### Requirement:
Across all lines of the entries, tally those with the word "nose" in them. The reply is the tally, by itself.

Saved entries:

Segment Open

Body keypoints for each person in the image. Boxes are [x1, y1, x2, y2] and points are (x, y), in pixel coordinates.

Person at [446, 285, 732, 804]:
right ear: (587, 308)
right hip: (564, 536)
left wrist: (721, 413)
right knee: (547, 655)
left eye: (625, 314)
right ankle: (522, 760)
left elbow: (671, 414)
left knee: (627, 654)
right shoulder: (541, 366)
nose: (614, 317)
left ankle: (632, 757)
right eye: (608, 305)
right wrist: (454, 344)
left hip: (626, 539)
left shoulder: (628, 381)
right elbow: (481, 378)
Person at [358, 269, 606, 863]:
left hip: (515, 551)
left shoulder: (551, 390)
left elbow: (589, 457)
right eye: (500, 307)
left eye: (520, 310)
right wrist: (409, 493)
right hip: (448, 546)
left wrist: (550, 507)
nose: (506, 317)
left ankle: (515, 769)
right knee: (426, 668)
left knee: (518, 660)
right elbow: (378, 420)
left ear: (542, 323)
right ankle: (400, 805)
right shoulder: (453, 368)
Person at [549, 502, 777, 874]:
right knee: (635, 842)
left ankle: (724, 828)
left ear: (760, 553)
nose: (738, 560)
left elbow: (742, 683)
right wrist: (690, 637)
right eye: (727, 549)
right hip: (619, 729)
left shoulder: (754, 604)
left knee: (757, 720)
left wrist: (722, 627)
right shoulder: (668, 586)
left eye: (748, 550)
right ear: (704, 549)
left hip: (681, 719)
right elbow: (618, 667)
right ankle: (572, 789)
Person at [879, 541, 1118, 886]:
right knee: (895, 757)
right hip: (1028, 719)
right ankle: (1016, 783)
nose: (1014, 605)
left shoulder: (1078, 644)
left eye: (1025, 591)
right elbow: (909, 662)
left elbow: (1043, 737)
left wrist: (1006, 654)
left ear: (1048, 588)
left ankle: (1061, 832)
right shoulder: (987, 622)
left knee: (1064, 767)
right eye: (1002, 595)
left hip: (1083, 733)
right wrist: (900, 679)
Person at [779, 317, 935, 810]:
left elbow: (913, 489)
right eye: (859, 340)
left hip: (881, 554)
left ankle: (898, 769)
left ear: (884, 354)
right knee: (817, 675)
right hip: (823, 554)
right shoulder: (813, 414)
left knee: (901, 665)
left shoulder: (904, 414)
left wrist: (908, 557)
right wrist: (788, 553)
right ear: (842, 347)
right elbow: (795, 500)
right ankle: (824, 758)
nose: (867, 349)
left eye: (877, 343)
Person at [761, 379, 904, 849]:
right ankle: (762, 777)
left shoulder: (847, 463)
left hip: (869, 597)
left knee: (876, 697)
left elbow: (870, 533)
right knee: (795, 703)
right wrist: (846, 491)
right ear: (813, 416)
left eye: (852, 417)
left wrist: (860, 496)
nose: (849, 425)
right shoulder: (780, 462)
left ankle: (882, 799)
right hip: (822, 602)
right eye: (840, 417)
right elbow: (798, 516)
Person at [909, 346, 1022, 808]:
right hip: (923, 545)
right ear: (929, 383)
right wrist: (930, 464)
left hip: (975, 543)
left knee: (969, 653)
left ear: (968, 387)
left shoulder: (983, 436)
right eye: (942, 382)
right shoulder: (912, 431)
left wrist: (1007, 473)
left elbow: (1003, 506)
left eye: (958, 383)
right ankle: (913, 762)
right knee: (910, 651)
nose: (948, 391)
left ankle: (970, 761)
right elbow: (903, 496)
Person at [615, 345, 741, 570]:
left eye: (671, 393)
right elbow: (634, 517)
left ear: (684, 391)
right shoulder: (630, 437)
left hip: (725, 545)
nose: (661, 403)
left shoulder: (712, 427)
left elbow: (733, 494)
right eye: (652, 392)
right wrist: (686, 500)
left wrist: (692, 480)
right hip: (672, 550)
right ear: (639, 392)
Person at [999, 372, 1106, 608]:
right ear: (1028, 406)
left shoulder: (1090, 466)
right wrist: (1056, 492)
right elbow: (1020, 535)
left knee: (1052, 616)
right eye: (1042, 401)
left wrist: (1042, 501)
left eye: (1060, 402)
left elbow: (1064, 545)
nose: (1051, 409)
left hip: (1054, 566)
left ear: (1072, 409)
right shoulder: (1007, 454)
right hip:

Segment Closed

### Solution for this task:
9